Closed for Hunting Season. Come back in December

By: Karrie Myer
Copyright : 2009

Okay folks. Sorry about this one. But November was a complete wash when it comes to this farm journal. Abenaqui Alpacas was inundated with family and friends for hunting season. I had little time to write let alone think to grab my camera to document the farms events. 

The cria are growing. The leaves are gone. We ushered in the first of the month by hosting a Harvest Party for our family and friends. Farmer Steve and I chose the smallest of the five piggies to cook for the event. We butchered the pig and pit roasted it here on the farm. The smallest of the piggies dressed out at 140 pounds. 

Our dear friend Adam came the day before the roast and helped to build thepit fire and set up. On November 1st approximately 30 of our friends and family descended upon the farm to partake of the roasted pig. Apparently when you tell people you are going to bury a pig and dig it up 14 hours later and eat it, they all want to come. We made the event a potluck. The food was plentiful and the homebrew was overflowing. All had a fantastic time. Unfortunately Farmer Steve and I were so busy the entire day, we did not take a single picture. I hope to get some from friends and family so I can add those pictures maybe later.

This pig roast marked the beginning of hunting season here in Maine. Annually at this time we open our home and farm up to friends from out of state for the month so they can all work together, with Farmer Steve to hunt and put meat in their freezers. We had visitors here for much of the month. They all bring food and help out on the farm in addition to their long days in the woods tracking their prey. Fortunately Farmer Steve was successful and put approximately 100 pounds of venison into the freezer by the time the season was over. 

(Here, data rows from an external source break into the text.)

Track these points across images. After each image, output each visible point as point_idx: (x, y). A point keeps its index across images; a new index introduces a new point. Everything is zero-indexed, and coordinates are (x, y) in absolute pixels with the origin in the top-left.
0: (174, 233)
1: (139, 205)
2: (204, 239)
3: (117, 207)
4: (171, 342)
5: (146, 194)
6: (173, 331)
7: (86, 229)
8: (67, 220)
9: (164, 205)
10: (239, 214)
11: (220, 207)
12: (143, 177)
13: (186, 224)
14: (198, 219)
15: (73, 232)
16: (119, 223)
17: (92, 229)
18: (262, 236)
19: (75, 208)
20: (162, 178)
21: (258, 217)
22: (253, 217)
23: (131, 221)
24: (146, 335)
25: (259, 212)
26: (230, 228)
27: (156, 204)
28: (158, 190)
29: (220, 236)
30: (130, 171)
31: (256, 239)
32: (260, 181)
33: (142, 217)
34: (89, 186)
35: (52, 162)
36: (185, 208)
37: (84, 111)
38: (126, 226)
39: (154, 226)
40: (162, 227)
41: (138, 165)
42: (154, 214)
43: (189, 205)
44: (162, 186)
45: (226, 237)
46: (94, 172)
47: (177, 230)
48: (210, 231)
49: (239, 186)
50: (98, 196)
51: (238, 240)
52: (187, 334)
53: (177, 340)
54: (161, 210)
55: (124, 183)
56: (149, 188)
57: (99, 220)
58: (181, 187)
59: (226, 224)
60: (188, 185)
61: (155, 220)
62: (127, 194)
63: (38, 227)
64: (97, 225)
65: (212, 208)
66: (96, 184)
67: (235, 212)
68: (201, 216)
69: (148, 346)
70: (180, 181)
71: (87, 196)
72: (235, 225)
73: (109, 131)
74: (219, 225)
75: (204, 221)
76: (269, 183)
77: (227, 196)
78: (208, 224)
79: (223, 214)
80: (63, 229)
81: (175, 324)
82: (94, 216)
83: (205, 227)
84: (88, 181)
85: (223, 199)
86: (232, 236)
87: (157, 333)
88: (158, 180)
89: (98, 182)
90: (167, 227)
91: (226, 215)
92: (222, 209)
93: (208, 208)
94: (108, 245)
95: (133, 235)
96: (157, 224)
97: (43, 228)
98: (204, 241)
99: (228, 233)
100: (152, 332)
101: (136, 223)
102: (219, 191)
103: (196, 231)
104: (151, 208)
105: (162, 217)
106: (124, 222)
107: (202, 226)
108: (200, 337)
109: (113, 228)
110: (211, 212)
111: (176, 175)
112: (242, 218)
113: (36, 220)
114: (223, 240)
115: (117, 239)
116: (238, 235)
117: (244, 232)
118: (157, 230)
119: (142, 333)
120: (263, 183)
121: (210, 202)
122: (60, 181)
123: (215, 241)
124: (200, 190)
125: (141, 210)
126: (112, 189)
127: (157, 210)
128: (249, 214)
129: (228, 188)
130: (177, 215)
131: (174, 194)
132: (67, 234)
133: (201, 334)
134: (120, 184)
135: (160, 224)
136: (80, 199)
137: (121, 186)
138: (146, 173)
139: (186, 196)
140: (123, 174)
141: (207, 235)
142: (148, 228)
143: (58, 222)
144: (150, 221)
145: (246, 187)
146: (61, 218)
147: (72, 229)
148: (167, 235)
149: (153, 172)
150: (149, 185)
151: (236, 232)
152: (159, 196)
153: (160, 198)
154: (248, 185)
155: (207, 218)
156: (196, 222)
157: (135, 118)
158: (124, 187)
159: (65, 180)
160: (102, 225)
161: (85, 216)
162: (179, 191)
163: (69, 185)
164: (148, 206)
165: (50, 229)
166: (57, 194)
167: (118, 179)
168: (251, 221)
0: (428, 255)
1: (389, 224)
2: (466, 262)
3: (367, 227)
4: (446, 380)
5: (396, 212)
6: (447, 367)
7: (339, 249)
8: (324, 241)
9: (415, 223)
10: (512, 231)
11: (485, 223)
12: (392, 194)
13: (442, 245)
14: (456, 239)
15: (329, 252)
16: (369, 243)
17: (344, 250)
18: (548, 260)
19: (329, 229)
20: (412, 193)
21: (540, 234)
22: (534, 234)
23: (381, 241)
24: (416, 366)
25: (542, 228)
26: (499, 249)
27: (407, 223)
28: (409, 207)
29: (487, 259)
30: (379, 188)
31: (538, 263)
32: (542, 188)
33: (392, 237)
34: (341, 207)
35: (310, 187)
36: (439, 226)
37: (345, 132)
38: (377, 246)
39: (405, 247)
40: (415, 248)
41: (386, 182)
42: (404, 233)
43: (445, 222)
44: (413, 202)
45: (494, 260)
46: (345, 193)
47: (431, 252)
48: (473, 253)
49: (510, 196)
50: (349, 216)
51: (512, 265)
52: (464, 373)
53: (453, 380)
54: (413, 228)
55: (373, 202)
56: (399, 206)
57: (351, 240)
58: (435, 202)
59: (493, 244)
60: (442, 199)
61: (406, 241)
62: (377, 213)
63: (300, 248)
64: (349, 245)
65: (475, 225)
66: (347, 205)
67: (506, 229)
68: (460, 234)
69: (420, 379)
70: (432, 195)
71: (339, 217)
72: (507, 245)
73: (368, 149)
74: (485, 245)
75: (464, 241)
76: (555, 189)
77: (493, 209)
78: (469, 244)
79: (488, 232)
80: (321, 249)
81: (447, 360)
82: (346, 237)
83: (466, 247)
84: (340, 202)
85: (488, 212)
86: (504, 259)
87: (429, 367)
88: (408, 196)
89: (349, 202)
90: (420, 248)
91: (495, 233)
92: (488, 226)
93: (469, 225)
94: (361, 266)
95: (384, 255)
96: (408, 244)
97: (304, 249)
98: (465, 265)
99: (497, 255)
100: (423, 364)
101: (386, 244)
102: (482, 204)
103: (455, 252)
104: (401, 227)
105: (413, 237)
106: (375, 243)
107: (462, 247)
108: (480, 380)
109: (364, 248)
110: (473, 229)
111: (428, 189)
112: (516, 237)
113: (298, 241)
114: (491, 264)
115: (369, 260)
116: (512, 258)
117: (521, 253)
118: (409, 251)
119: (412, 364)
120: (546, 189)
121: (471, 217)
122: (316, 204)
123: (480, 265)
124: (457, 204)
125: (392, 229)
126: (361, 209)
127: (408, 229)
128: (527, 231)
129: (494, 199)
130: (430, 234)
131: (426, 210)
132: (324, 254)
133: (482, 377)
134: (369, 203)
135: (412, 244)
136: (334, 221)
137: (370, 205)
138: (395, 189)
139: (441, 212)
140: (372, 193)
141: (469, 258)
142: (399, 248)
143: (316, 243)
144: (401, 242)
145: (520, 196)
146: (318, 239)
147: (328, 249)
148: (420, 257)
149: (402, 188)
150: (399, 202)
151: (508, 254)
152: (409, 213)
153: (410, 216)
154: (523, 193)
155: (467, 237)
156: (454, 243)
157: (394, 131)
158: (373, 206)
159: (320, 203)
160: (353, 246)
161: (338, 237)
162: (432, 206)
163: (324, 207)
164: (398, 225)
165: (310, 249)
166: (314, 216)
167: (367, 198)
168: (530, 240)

On November 8th, the rest of the piggies were taken to market. Farmer Steve and I had little trouble brining them to Rochester for butchering. A week after the pigs are dropped off, I go pick up all the non-smoked meats. The people that co-op the pigs with us come up to the farm and help to separate and package all the meat. We separated out and foodsavered 85 pounds of pork for each person. We knew we would have about 75 more pounds per person of smoked meats coming the following week. Farmer Steve and I began our search for another freezer. Luckily, through Craig's List we were able to find a very affordable used upright freezer. We were so amazed at what we found, it was a steal.  The following week we picked up the additonal smoked and cured pork. This offered another 75 pounds of meat per family. We all share the cost of feed and butchering of all the pork. This year each family paid approximately $2.80 per pound of pork, regardless of cut. That is a fantastic price for free range, grass fed, farm raised organic pork! What a deal. Again, we spent an evening, approximately 3 hours, food savering (vaccuum sealing) and separating out the smoked cuts of pig.

Thanksgiving has come and gone now. Looking back at the month we did not have much time to work the farm during the month. Farmer Steve and I, between venison and pork butchering, entertaining guests and family, only spent a few days actually working the farm. I winterized the boys barn. We cleaned up and stowed away the pig pen, wrapped up hoses and stowed them in the basement, raked a little, and collected buckets and buckets of rocks from the new pasture.